CCAC Spotlight: Ashley Barbour

Seeing the beauty of a child with a cleft allowed me to see the beauty inside myself. It also made me realize that there is power in sharing.
Ashley Barbour being held from below flying

Teacher Consultant Ashley Barbour shares what led her to become a member of the inaugural Smile Train Cleft Community Advisory Council (CCAC) — a group whose personal experiences with clefts help advance Smile Train’s marketing initiatives and communication strategy.

My name is Ashley Barbour. I’m a sweet, creative, thoughtful, big-hearted Midwestern woman from Ann Arbor, Michigan who works as a teacher consultant for the deaf and hard of hearing. I enjoy working out, writing for my blog, eating sushi, and watching Netflix.

Ashley Barbour before cleft surgery and as a child

I was born with a complete bilateral cleft lip and palate which, while growing up, was something I preferred not to think about. My strategy was to blend in as much as possible, in hopes that people wouldn’t notice I was different.

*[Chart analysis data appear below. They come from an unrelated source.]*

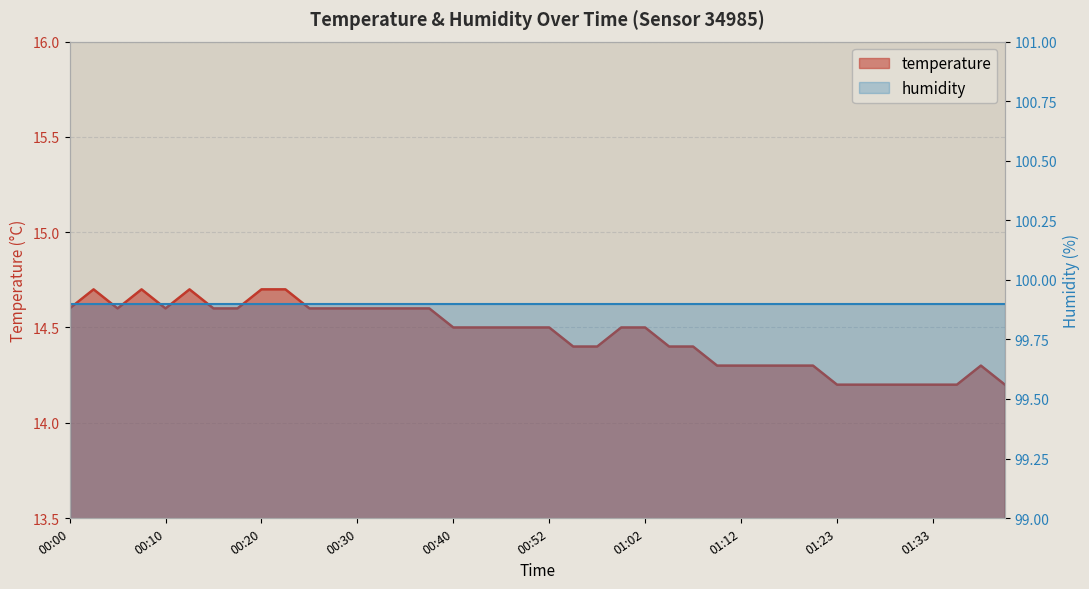

What is the sum of the values at 00:25 and 01:35?

28.8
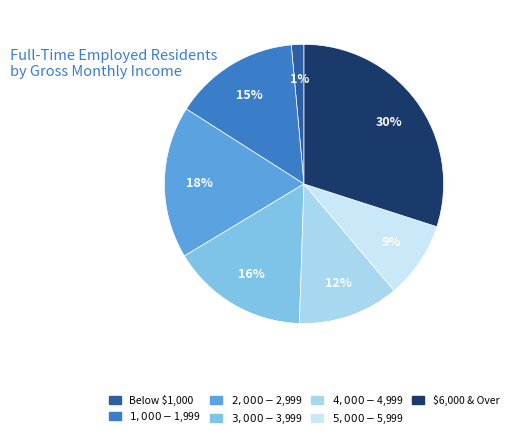

To the nearest percent, what is the difference between the $5,000 - $5,999 and $3,000 - $3,999 slice percentages?

7%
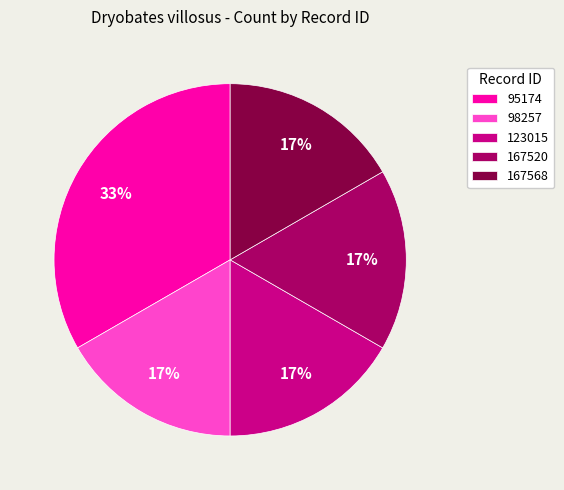

Is the sum of 167568 and 98257 greater than half?

No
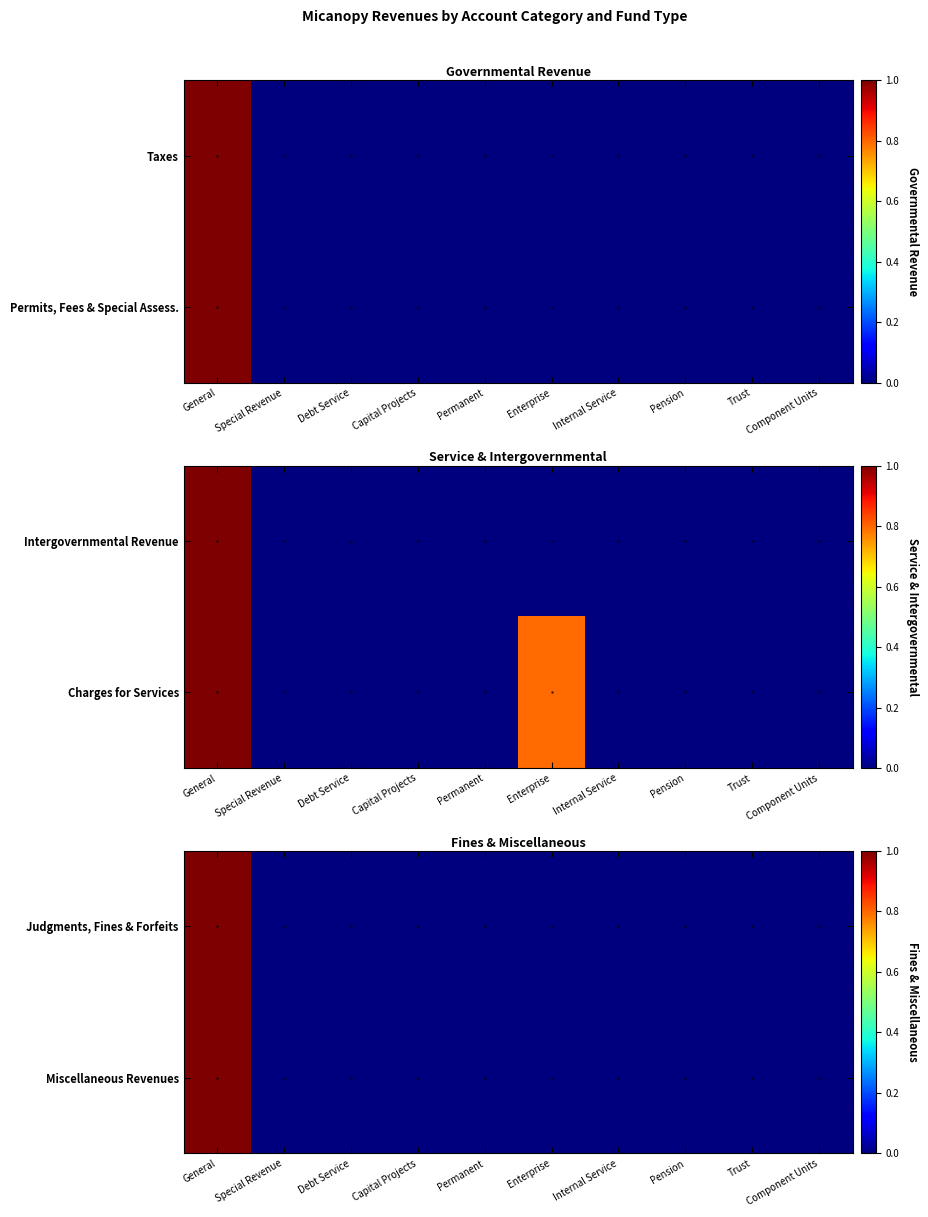

Is the value of Judgments, Fines & Forfeits at Enterprise greater than the value of Miscellaneous Revenues at Internal Service?

No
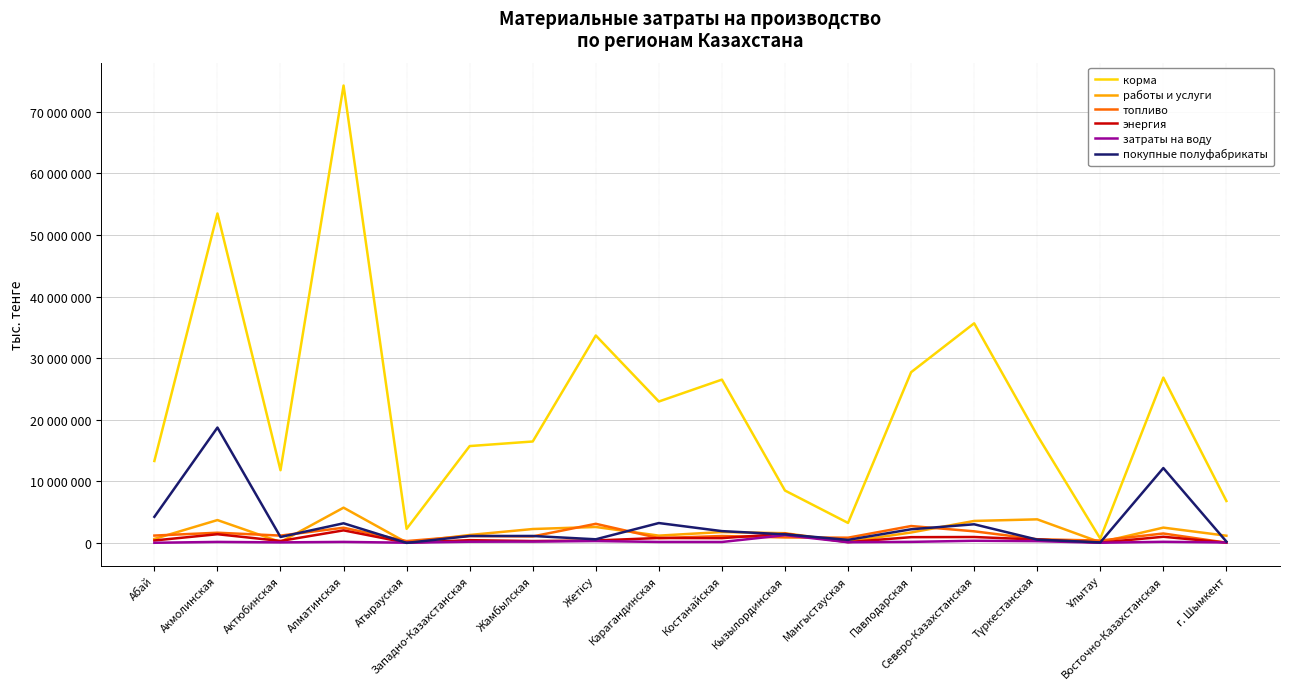

List the labels in order of корма value, smallest first.

Ұлытау, Атырауская, Мангыстауская, г. Шымкент, Кызылординская, Актюбинская, Абай, Западно-Казахстанская, Жамбылская, Түркестанская, Карагандинская, Костанайская, Восточно-Казахстанская, Павлодарская, Жетісу, Северо-Казахстанская, Акмолинская, Алматинская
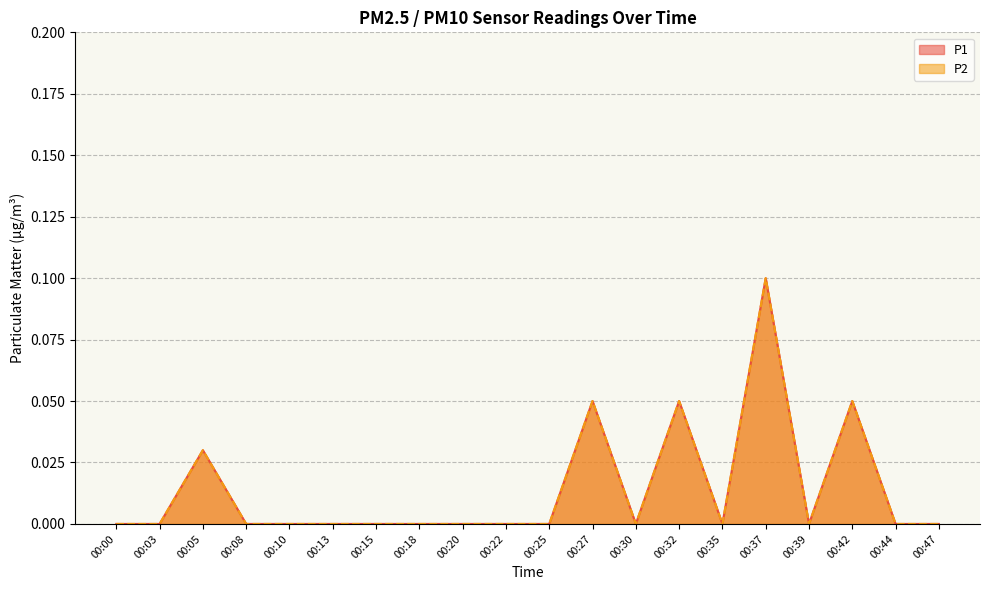

True or false: P2 and P1 intersect in this chart.

False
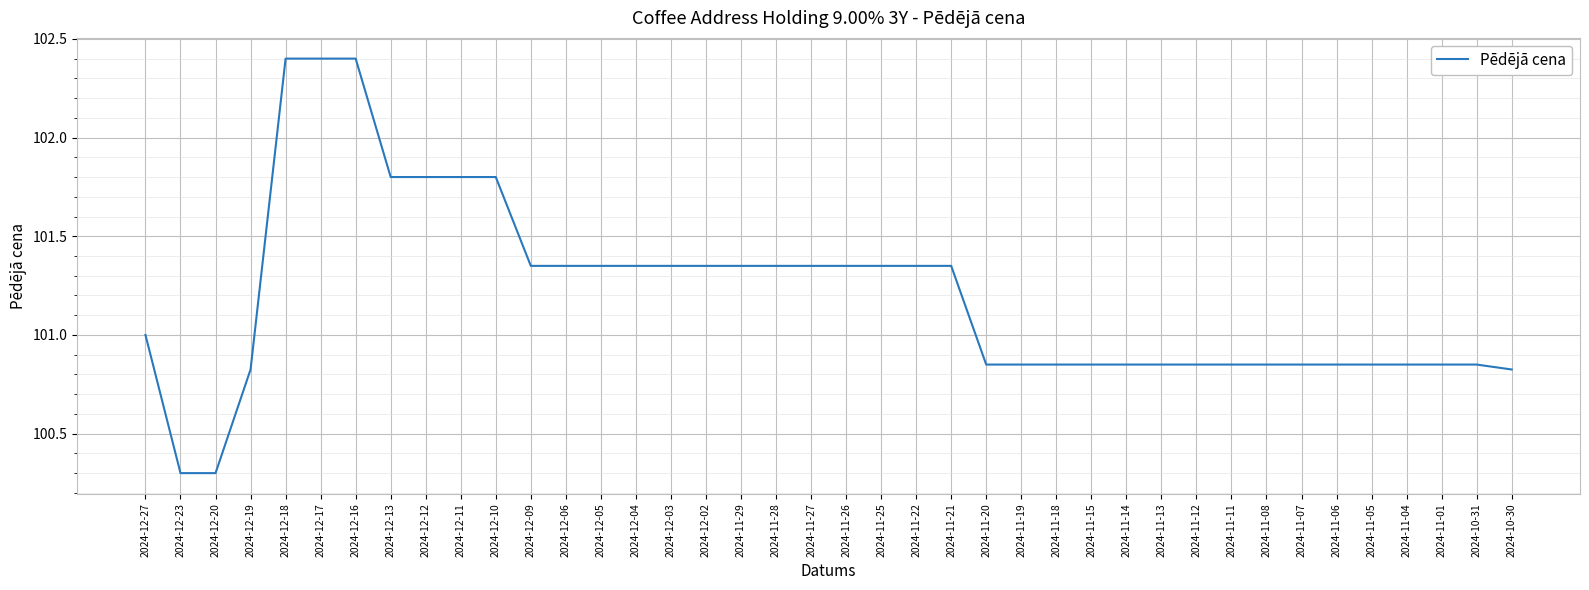

What is the difference between the maximum and minimum values?

2.1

A few years ago, I saw a baby with an untreated cleft while I was putting oranges in my shopping cart at Meijer. I had seen my baby pictures, but this was the first time I’d seen an untreated cleft in-person and it impacted me in the most significant way. I went over with my eyes welling up and told the mother and grandmother how absolutely beautiful this child was. Through my tears, I shared that I, too, was born cleft-affected and that I’ve grown to be a smart, successful, and social person — I could feel them fill with hope as I spoke.

This chance-encounter had a profound impact on me — seeing the child’s beauty allowed me to see the beauty inside myself. It also made me realize that there is power in sharing that cleft-affected children will be okay. I was inspired, so I created my blog CleftLove: Learning to Love my Smile where I write about my experiences growing up and living as a cleft-affected person.

Ashley Barbour graduates and wears a positive message on her shirt

As cliché, as it might sound, giving back to the cleft-community through my blog, has given my life purpose. Growing up, I didn’t really know any cleft-affected people, children or adults, but I’ve had the opportunity in the last few years to really get involved with both cleft-affected people and their families. It has been so wonderful to discover how brave and resilient cleft-affected people are and to begin to give our community a voice.

I’m able to confidently assure families in the United States that their cleft-affected little ones will be okay because of our access to excellent medical care, but I know that cleft-affected children in developing countries are often not as fortunate. Without proper medical care, children living with untreated clefts deal with social isolation and often struggle to breathe, eat, and talk — that’s where Smile Train comes in. The life-changing surgeries and comprehensive cleft care Smile Train helps to provide addresses these physical and social issues.

I’m so excited for the opportunity to work with Smile Train through CCAC because it allows me to contribute in yet another way to this beautiful and special community that I love so deeply. I’m fiercely loyal and protective of them and I want to help ensure that cleft-affected people are portrayed truthfully and respectfully in advertising/marketing materials for Smile Train. I look forward to being a member of this special team and continuing to make a difference in the cleft world.